Утро девятого января наступило морозное: снег скрипел под ногами, казалось, сам воздух, синеватый, сухой, тоже слегка поскрипывал. К Зимнему дворцу толпами двигались люди — молодые, пожилые, мужчины, женщины. Много было и ребятишек всех возрастов. Одни держались за руки взрослых, другие норовили вырваться вперед. Их удерживали, понуждали идти степенно. Несли иконы. У многих на руках дремали или всхлипывали малыши. Лица людей сливались в одно серое пятно. Шли молча, лишь кое-где слышались негромкие отрывочные слова:
— Не может не выслушать.
— Знамо.
— Идем мирно, с иконами, с детями...
Иногда в толпе прорывалось слово: «Товарищи!» — но тут же глохло в протестующем ропоте.
Николай с Костей выбрались на улицу в то время, когда уже разрозненные толпы хлынули вспять: солдаты встретили передних винтовочными залпами в упор. Теперь люди несли раненых, убитых, громко и озлобленно проклинали свою доверчивость и того, кого час-два назад называли «отцом и заступником».
Женщина с бескровным лицом и остановившимися глазами брела по обочине, волоча за собой по снегу черную, как траурный флаг, шаль и, ни к кому не обращаясь, повторяла:
— За что? За что?
Вдруг из боковой улицы, прямо на людей, вынеслись конные солдаты, размахивая саблями. Все смешалось.
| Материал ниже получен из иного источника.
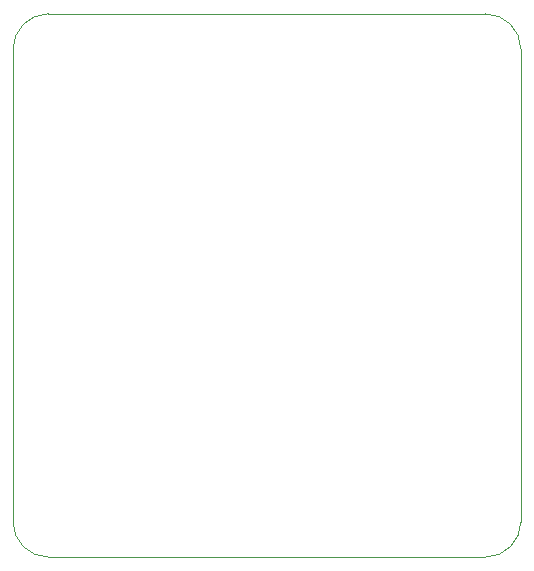
<source format=gbr>
G04 #@! TF.GenerationSoftware,KiCad,Pcbnew,(5.1.2)-1*
G04 #@! TF.CreationDate,2020-12-31T00:30:43+09:00*
G04 #@! TF.ProjectId,M5Atom_CAN_RJ45,4d354174-6f6d-45f4-9341-4e5f524a3435,rev?*
G04 #@! TF.SameCoordinates,Original*
G04 #@! TF.FileFunction,Profile,NP*
%FSLAX46Y46*%
G04 Gerber Fmt 4.6, Leading zero omitted, Abs format (unit mm)*
G04 Created by KiCad (PCBNEW (5.1.2)-1) date 2020-12-31 00:30:43*
%MOMM*%
%LPD*%
G04 APERTURE LIST*
%ADD10C,0.050000*%
G04 APERTURE END LIST*
D10*
X177000000Y-121200000D02*
G75*
G02X174000000Y-124200000I-3000000J0D01*
G01*
X137000001Y-124199999D02*
G75*
G02X134000002Y-121200000I0J2999999D01*
G01*
X174000000Y-78200001D02*
X137000001Y-78200002D01*
X177000000Y-121200000D02*
X177000000Y-81200001D01*
X137000001Y-124200000D02*
X174000000Y-124200000D01*
X174000000Y-78200001D02*
G75*
G02X177000000Y-81200001I0J-3000000D01*
G01*
X134000002Y-81200001D02*
G75*
G02X137000001Y-78200002I2999999J0D01*
G01*
X134000002Y-81200001D02*
X134000002Y-121200000D01*
M02*

</source>
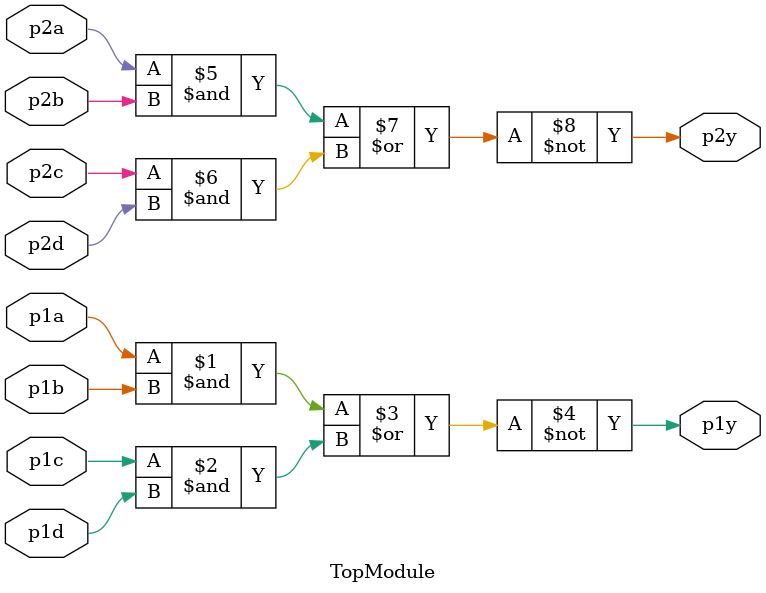
<source format=sv>


module TopModule (
  input p1a,
  input p1b,
  input p1c,
  input p1d,
  output p1y,
  input p2a,
  input p2b,
  input p2c,
  input p2d,
  output p2y
);

// 7420-series NAND gate implementation
assign p1y = ~((p1a & p1b) | (p1c & p1d));
assign p2y = ~((p2a & p2b) | (p2c & p2d));
endmodule

</source>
Женщина, сбитая конем, упала; Костю с Николаем и Петрушей Скальным, который неведомо как оказался тут же, оттеснили к решетке ограды.
— Что делают, что делают… — всхлипывал Петруша и хватал Николая за рукав, — убьют ведь, ей-богу, зарубят!
Кони храпели, пьяные всадники рвали им губы удилами, наезжали на людей. Толпа побежала, бросая иконы. Один рабочий упал на колени, протянул к солдатам руки:
— Побойтесь бога, православные!
Костя ухватился за решетку, взобрался на нее, закричал срывающимся голосом:
— Стойте! Стойте, товарищи! Бей царских прислужников!
Он соскочил с ограды на снег, вывернул из решетки ржавый прут, начал размахивать им перед мордой всхрапывающего жеребца. Несколько молодых рабочих лихорадочно, обдирая ногти, выламывали кирпичи, швыряли в конных солдат. На Костю налетел другой конник, полоснул шашкой. На мгновение Косжя потерял сознание, а когда очнулся — увидел оскаленную конскую морду и нависшее над ним огромное копыто с блестящей подковой. Только чудо спасло его: копыто опустилось совсем рядом с его лицом, стальной шип врезался в утоптанный, смоченный кровью снег. Костя снова потерял сознание. Не видел он, как отбивались от солдат Николай и Петруша Скальный, не чувствовал, как потом несли его на руках. Он пришел в себя только в больнице, спросил, едва шевеля пересохшими губами:
— Где солдаты?
— Прогнали мы их, Костя, прогнали. А ты молчи, тебе нельзя сейчас разговаривать, — сказал Николай.
— Как еще успели живым донести, — заметил врач. — Рана глубокая и весьма опасная… — и добавил что-то по-латыни, но Николай не расслышал, а Петруша ничего не понял. Он мял в руках шапку с оторванным ухом и глядел на пол, где у его залатанных валенок расплылась мутная лужа растаявшего снега. Костя бредил:
— У нее удивительные глаза… Уберите эту морду! Назад! Назад!.. Лик богоматери… кровавое сияние…
Николай готов был не отходить от постели Кости, даже два раза ночевал в больнице, уткнувшись в спинку стула. Но революционные события после девятого января развивались с такой силой и быстротой, что он не всегда имел возможность навестить своего друга. Теперь, когда массы всколыхнулись, его слово, слово страстного оратора-большевика, было особенно необходимо рабочим, утратившим веру в царя-батюшку. Лавина народного гнева обрушилась на самодержавие. Признанный студенческий вожак, Николай успевал всюду. Его можно было видеть на заводах, в рабочих бараках, среди студентов.